What to do ->
Show each line of the data below in which "ジャンプ構" occurs.

Supplied information ->
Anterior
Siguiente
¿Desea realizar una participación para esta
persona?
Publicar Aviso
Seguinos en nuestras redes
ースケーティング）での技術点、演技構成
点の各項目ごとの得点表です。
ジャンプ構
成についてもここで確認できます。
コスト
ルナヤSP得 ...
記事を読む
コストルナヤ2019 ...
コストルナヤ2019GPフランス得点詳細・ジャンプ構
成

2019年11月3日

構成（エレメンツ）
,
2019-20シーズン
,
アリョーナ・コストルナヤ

--

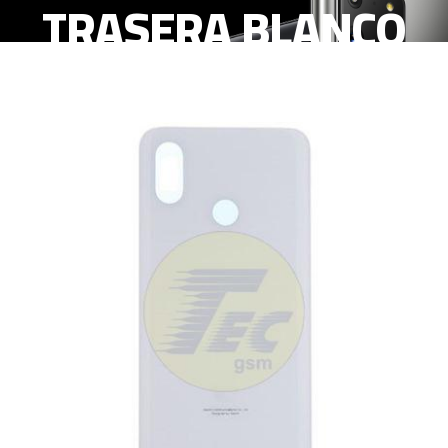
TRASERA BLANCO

Solved problem ->
ジャンプ構
コストルナヤ2019GPフランス得点詳細・ジャンプ構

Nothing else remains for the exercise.